What is being asked:
When you reach the line containing "focal_35mm: 35", begin reproducing the material exactly, stop after the line containing "fx_px: 2452", and leave out any pictures along the way.
Record set START
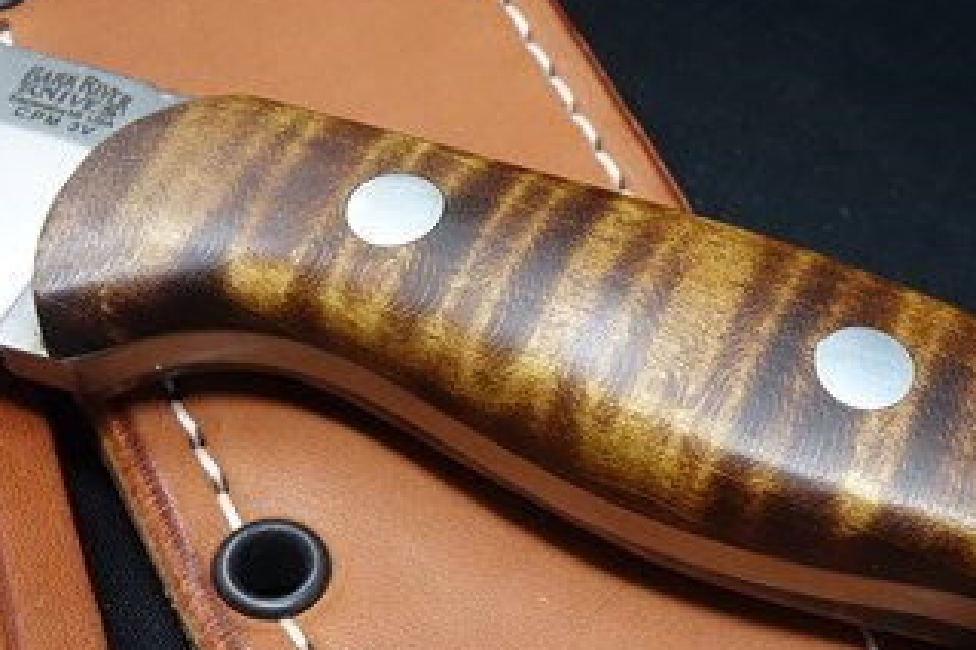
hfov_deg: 34.7
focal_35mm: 56
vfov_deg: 23.8
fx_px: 1517
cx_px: 766
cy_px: 507
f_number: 7.1
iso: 500
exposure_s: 1/30
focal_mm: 10.4
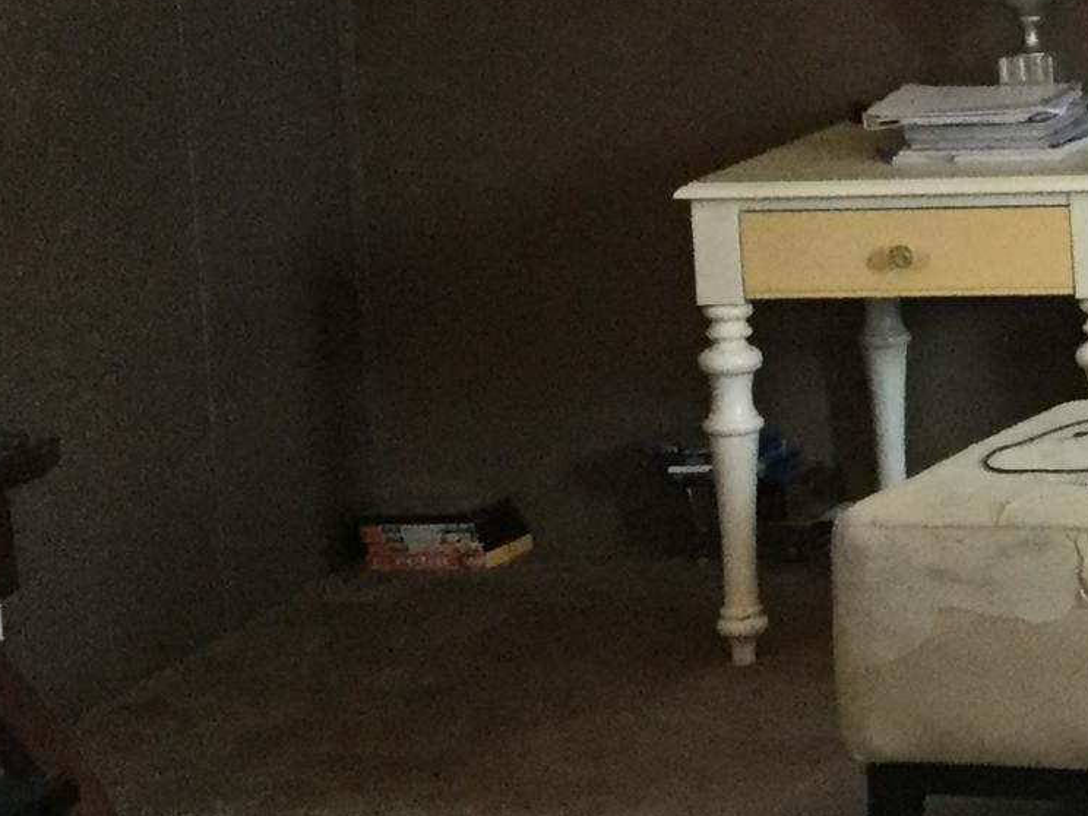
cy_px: 104
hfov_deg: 14.6
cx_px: 1688
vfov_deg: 11.8
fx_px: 3929
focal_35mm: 125
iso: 160
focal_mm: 3.3
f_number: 2.4
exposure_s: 1/30
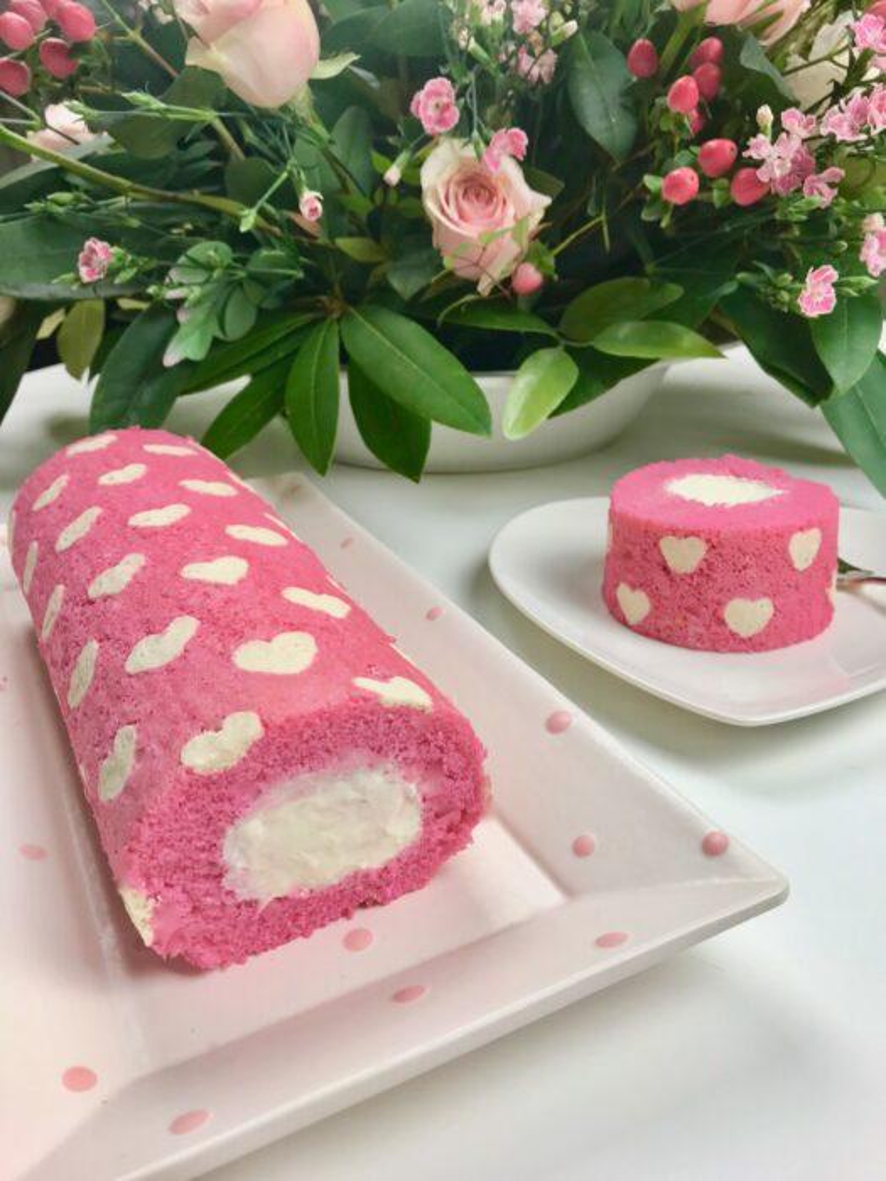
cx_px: 443
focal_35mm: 28
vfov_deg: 63.4
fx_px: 956
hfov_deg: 49.7
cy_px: 590
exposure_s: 1/120
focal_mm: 3.99
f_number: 1.8
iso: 25
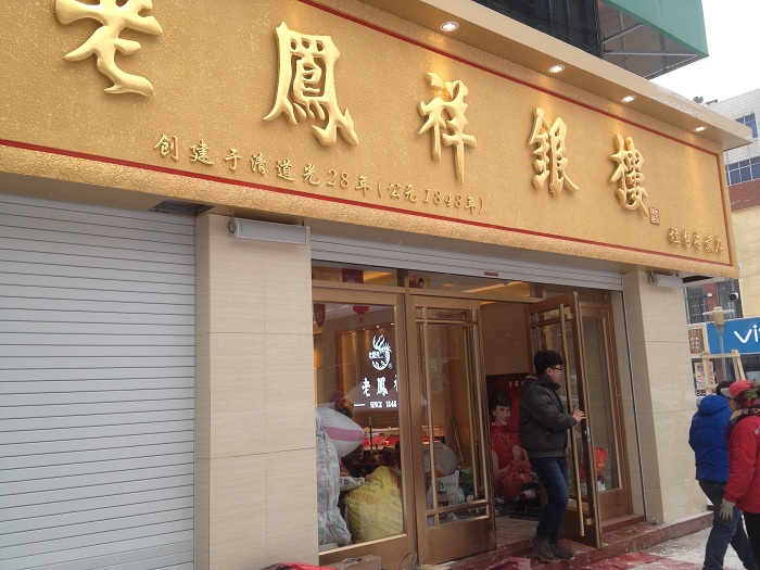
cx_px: 380
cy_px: 285
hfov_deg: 52.6
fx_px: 768
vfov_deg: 40.7
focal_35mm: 35
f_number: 2.4
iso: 50
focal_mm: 4.28
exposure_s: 1/283
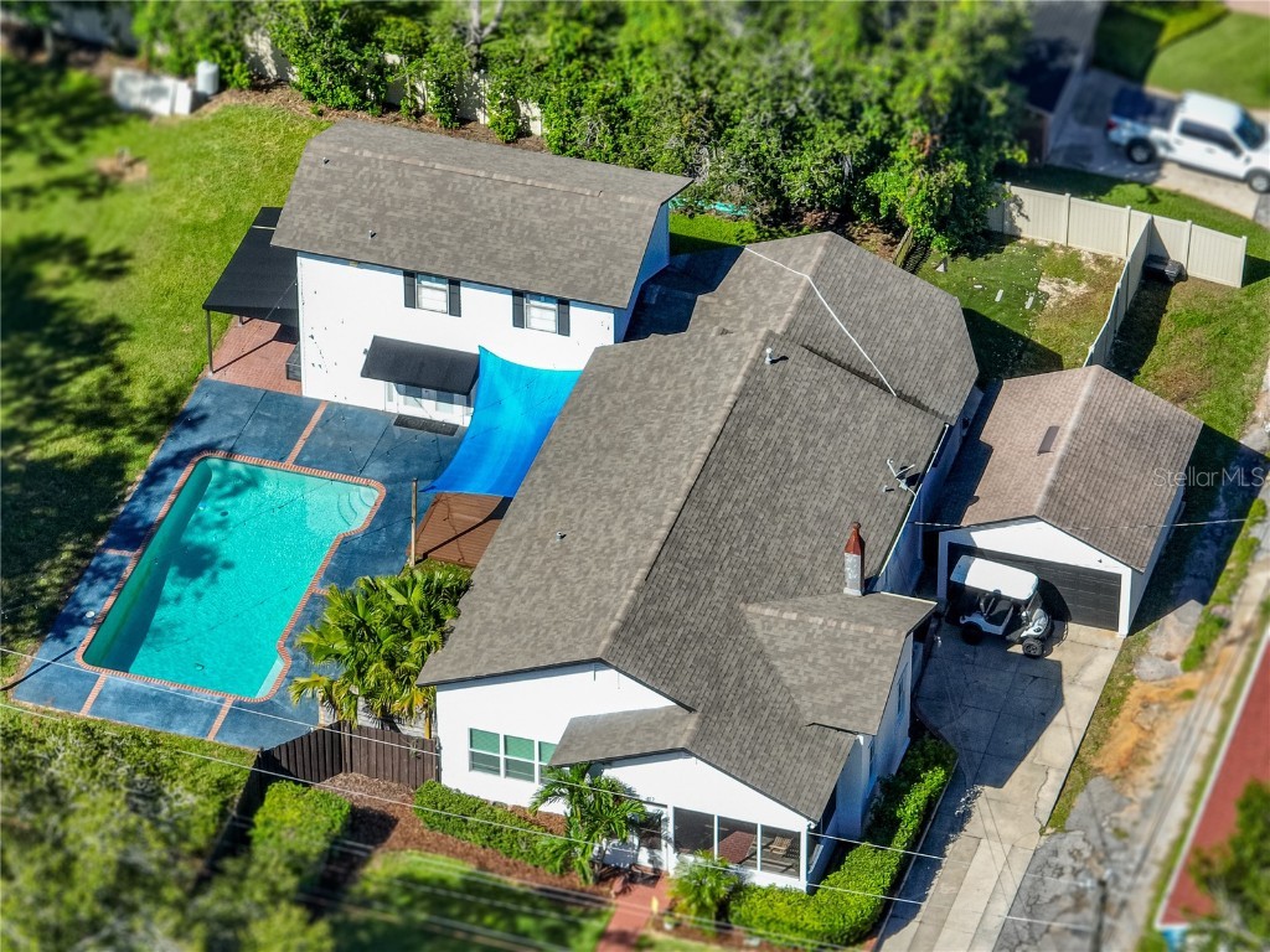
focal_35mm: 161
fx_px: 5907
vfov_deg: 9.2
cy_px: 476
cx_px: 635
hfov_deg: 12.3
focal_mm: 29.85
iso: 100
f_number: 4.4
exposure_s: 1/320
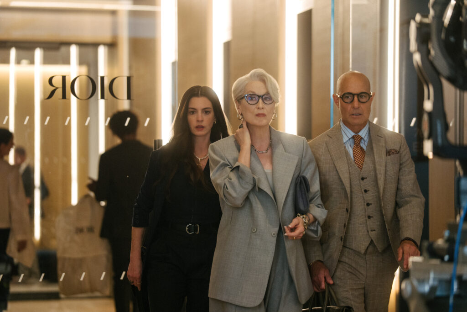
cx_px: 234
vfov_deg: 7.3
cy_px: 156
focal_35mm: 189
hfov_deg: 10.9
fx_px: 2452
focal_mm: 189
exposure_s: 1/250
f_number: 4
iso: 1600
Record set END
Completed task:
focal_35mm: 35
f_number: 2.4
iso: 50
focal_mm: 4.28
exposure_s: 1/283
focal_35mm: 161
fx_px: 5907
vfov_deg: 9.2
cy_px: 476
cx_px: 635
hfov_deg: 12.3
focal_mm: 29.85
iso: 100
f_number: 4.4
exposure_s: 1/320
cx_px: 234
vfov_deg: 7.3
cy_px: 156
focal_35mm: 189
hfov_deg: 10.9
fx_px: 2452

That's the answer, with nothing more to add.